"""

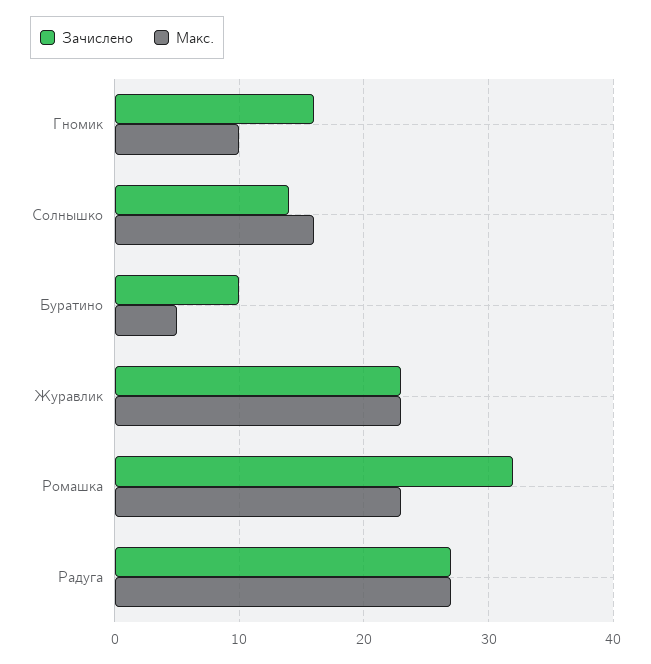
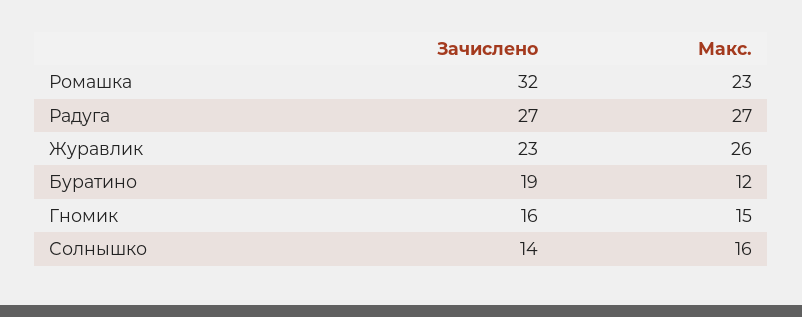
  {
    "Зачислено": {
      "Гномик": 16,
      "Солнышко": 14,
-     "Буратино": 10,
+     "Буратино": 19,
      "Журавлик": 23,
      "Ромашка": 32,
      "Радуга": 27
    },
    "Макс.": {
-     "Гномик": 10,
+     "Гномик": 15,
      "Солнышко": 16,
-     "Буратино": 5,
+     "Буратино": 12,
-     "Журавлик": 23,
+     "Журавлик": 26,
      "Ромашка": 23,
      "Радуга": 27
    }
  }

"""

Please output the entire listing above verbatim and omit its images.

  {
    "Зачислено": {
      "Гномик": 16,
      "Солнышко": 14,
-     "Буратино": 10,
+     "Буратино": 19,
      "Журавлик": 23,
      "Ромашка": 32,
      "Радуга": 27
    },
    "Макс.": {
-     "Гномик": 10,
+     "Гномик": 15,
      "Солнышко": 16,
-     "Буратино": 5,
+     "Буратино": 12,
-     "Журавлик": 23,
+     "Журавлик": 26,
      "Ромашка": 23,
      "Радуга": 27
    }
  }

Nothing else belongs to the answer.